Nuclear receptors and AMPK: can exercise mimetics cure diabetes?

Abstract

Endurance exercise can lead to systemic improvements in insulin sensitivity and metabolic homeostasis, and is an effective approach to combat metabolic diseases. Pharmacological compounds that recapitulate the beneficial effects of exercise, also known as 'exercise mimetics', have the potential to improve disease symptoms of metabolic syndrome. These drugs, which can increase energy expenditure, suppress hepatic gluconeogenesis, and induce insulin sensitization, have accordingly been highly scrutinized for their utility in treating metabolic diseases including diabetes. Nevertheless, the identity of an efficacious exercise mimetic still remains elusive. In this review, we highlight several nuclear receptors and cofactors that are putative molecular targets for exercise mimetics, and review recent studies that provide advancements in our mechanistic understanding of how exercise mimetics exert their beneficial effects. We also discuss evidence from clinical trials using these compounds in human subjects to evaluate their efficacy in treating diabetes.

Keywords: AMPK; PGC1α; PPARs; diabetes; exercise mimetics; nuclear receptors; sirtuins.

Figure 1. Unified pathways for exercise mimetics

Compounds, either endogenous or synthetic, that can recapitulate the benefits of exercise (red dots) interact with several different parts of a unified nuclear receptor/cofactor transcriptional complex that promotes the expression of genes that maintain metabolic homeostasis.
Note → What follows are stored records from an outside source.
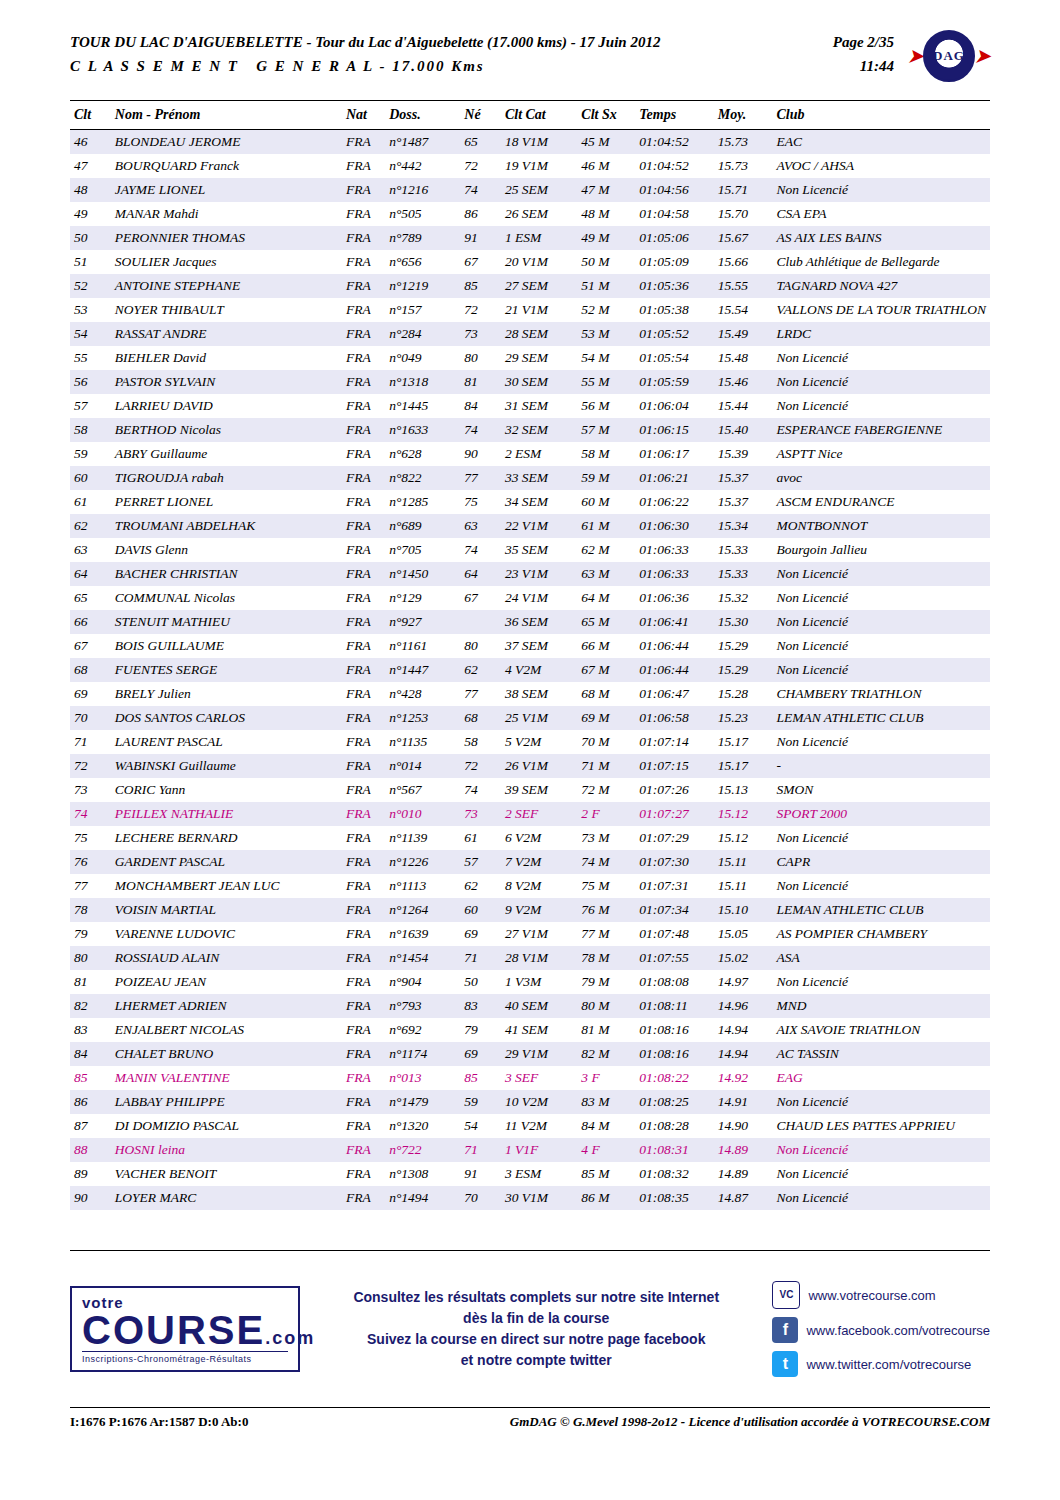TOUR DU LAC D'AIGUEBELETTE - Tour du Lac d'Aiguebelette (17.000 kms) - 17 Juin 2012
C L A S S E M E N T G E N E R A L - 17.000 Kms
Page 2/35
11:44
➤ ➤
| Clt | Nom - Prénom | Nat | Doss. | Né | Clt Cat | Clt Sx | Temps | Moy. | Club |
| --- | --- | --- | --- | --- | --- | --- | --- | --- | --- |
| 46 | BLONDEAU JEROME | FRA | n°1487 | 65 | 18 V1M | 45 M | 01:04:52 | 15.73 | EAC |
| 47 | BOURQUARD Franck | FRA | n°442 | 72 | 19 V1M | 46 M | 01:04:52 | 15.73 | AVOC / AHSA |
| 48 | JAYME LIONEL | FRA | n°1216 | 74 | 25 SEM | 47 M | 01:04:56 | 15.71 | Non Licencié |
| 49 | MANAR Mahdi | FRA | n°505 | 86 | 26 SEM | 48 M | 01:04:58 | 15.70 | CSA EPA |
| 50 | PERONNIER THOMAS | FRA | n°789 | 91 | 1 ESM | 49 M | 01:05:06 | 15.67 | AS AIX LES BAINS |
| 51 | SOULIER Jacques | FRA | n°656 | 67 | 20 V1M | 50 M | 01:05:09 | 15.66 | Club Athlétique de Bellegarde |
| 52 | ANTOINE STEPHANE | FRA | n°1219 | 85 | 27 SEM | 51 M | 01:05:36 | 15.55 | TAGNARD NOVA 427 |
| 53 | NOYER THIBAULT | FRA | n°157 | 72 | 21 V1M | 52 M | 01:05:38 | 15.54 | VALLONS DE LA TOUR TRIATHLON |
| 54 | RASSAT ANDRE | FRA | n°284 | 73 | 28 SEM | 53 M | 01:05:52 | 15.49 | LRDC |
| 55 | BIEHLER David | FRA | n°049 | 80 | 29 SEM | 54 M | 01:05:54 | 15.48 | Non Licencié |
| 56 | PASTOR SYLVAIN | FRA | n°1318 | 81 | 30 SEM | 55 M | 01:05:59 | 15.46 | Non Licencié |
| 57 | LARRIEU DAVID | FRA | n°1445 | 84 | 31 SEM | 56 M | 01:06:04 | 15.44 | Non Licencié |
| 58 | BERTHOD Nicolas | FRA | n°1633 | 74 | 32 SEM | 57 M | 01:06:15 | 15.40 | ESPERANCE FABERGIENNE |
| 59 | ABRY Guillaume | FRA | n°628 | 90 | 2 ESM | 58 M | 01:06:17 | 15.39 | ASPTT Nice |
| 60 | TIGROUDJA rabah | FRA | n°822 | 77 | 33 SEM | 59 M | 01:06:21 | 15.37 | avoc |
| 61 | PERRET LIONEL | FRA | n°1285 | 75 | 34 SEM | 60 M | 01:06:22 | 15.37 | ASCM ENDURANCE |
| 62 | TROUMANI ABDELHAK | FRA | n°689 | 63 | 22 V1M | 61 M | 01:06:30 | 15.34 | MONTBONNOT |
| 63 | DAVIS Glenn | FRA | n°705 | 74 | 35 SEM | 62 M | 01:06:33 | 15.33 | Bourgoin Jallieu |
| 64 | BACHER CHRISTIAN | FRA | n°1450 | 64 | 23 V1M | 63 M | 01:06:33 | 15.33 | Non Licencié |
| 65 | COMMUNAL Nicolas | FRA | n°129 | 67 | 24 V1M | 64 M | 01:06:36 | 15.32 | Non Licencié |
| 66 | STENUIT MATHIEU | FRA | n°927 | | 36 SEM | 65 M | 01:06:41 | 15.30 | Non Licencié |
| 67 | BOIS GUILLAUME | FRA | n°1161 | 80 | 37 SEM | 66 M | 01:06:44 | 15.29 | Non Licencié |
| 68 | FUENTES SERGE | FRA | n°1447 | 62 | 4 V2M | 67 M | 01:06:44 | 15.29 | Non Licencié |
| 69 | BRELY Julien | FRA | n°428 | 77 | 38 SEM | 68 M | 01:06:47 | 15.28 | CHAMBERY TRIATHLON |
| 70 | DOS SANTOS CARLOS | FRA | n°1253 | 68 | 25 V1M | 69 M | 01:06:58 | 15.23 | LEMAN ATHLETIC CLUB |
| 71 | LAURENT PASCAL | FRA | n°1135 | 58 | 5 V2M | 70 M | 01:07:14 | 15.17 | Non Licencié |
| 72 | WABINSKI Guillaume | FRA | n°014 | 72 | 26 V1M | 71 M | 01:07:15 | 15.17 | - |
| 73 | CORIC Yann | FRA | n°567 | 74 | 39 SEM | 72 M | 01:07:26 | 15.13 | SMON |
| 74 | PEILLEX NATHALIE | FRA | n°010 | 73 | 2 SEF | 2 F | 01:07:27 | 15.12 | SPORT 2000 |
| 75 | LECHERE BERNARD | FRA | n°1139 | 61 | 6 V2M | 73 M | 01:07:29 | 15.12 | Non Licencié |
| 76 | GARDENT PASCAL | FRA | n°1226 | 57 | 7 V2M | 74 M | 01:07:30 | 15.11 | CAPR |
| 77 | MONCHAMBERT JEAN LUC | FRA | n°1113 | 62 | 8 V2M | 75 M | 01:07:31 | 15.11 | Non Licencié |
| 78 | VOISIN MARTIAL | FRA | n°1264 | 60 | 9 V2M | 76 M | 01:07:34 | 15.10 | LEMAN ATHLETIC CLUB |
| 79 | VARENNE LUDOVIC | FRA | n°1639 | 69 | 27 V1M | 77 M | 01:07:48 | 15.05 | AS POMPIER CHAMBERY |
| 80 | ROSSIAUD ALAIN | FRA | n°1454 | 71 | 28 V1M | 78 M | 01:07:55 | 15.02 | ASA |
| 81 | POIZEAU JEAN | FRA | n°904 | 50 | 1 V3M | 79 M | 01:08:08 | 14.97 | Non Licencié |
| 82 | LHERMET ADRIEN | FRA | n°793 | 83 | 40 SEM | 80 M | 01:08:11 | 14.96 | MND |
| 83 | ENJALBERT NICOLAS | FRA | n°692 | 79 | 41 SEM | 81 M | 01:08:16 | 14.94 | AIX SAVOIE TRIATHLON |
| 84 | CHALET BRUNO | FRA | n°1174 | 69 | 29 V1M | 82 M | 01:08:16 | 14.94 | AC TASSIN |
| 85 | MANIN VALENTINE | FRA | n°013 | 85 | 3 SEF | 3 F | 01:08:22 | 14.92 | EAG |
| 86 | LABBAY PHILIPPE | FRA | n°1479 | 59 | 10 V2M | 83 M | 01:08:25 | 14.91 | Non Licencié |
| 87 | DI DOMIZIO PASCAL | FRA | n°1320 | 54 | 11 V2M | 84 M | 01:08:28 | 14.90 | CHAUD LES PATTES APPRIEU |
| 88 | HOSNI leina | FRA | n°722 | 71 | 1 V1F | 4 F | 01:08:31 | 14.89 | Non Licencié |
| 89 | VACHER BENOIT | FRA | n°1308 | 91 | 3 ESM | 85 M | 01:08:32 | 14.89 | Non Licencié |
| 90 | LOYER MARC | FRA | n°1494 | 70 | 30 V1M | 86 M | 01:08:35 | 14.87 | Non Licencié |
votre
COURSE.com
Inscriptions-Chronométrage-Résultats
Consultez les résultats complets sur notre site Internet
dès la fin de la course
Suivez la course en direct sur notre page facebook
et notre compte twitter
VC www.votrecourse.com
fwww.facebook.com/votrecourse
twww.twitter.com/votrecourse
I:1676 P:1676 Ar:1587 D:0 Ab:0
GmDAG © G.Mevel 1998-2o12 - Licence d'utilisation accordée à VOTRECOURSE.COM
Direct ligands for nuclear receptors (GW501516, fatty acids, and TZDs), activators of the nuclear receptor cofactor PGC1 alpha AMPK and SIRT1 (AICAR and metformin, and nicotinamide riboside, PARP inhibitors, and resveratrol respectively) promote the expression of nuclear receptor target genes (FGF21, adiponectin, FGF1, and irisin) which can be secreted to function as endocrine hormones with peripheral effects. Comprehensively, these exercise mimetics can promote endurance in skeletal muscle, lower blood glucose levels, increase fatty acid metabolism, suppress hepatic gluconeogenesis, and cause browning of white fat into beige fat.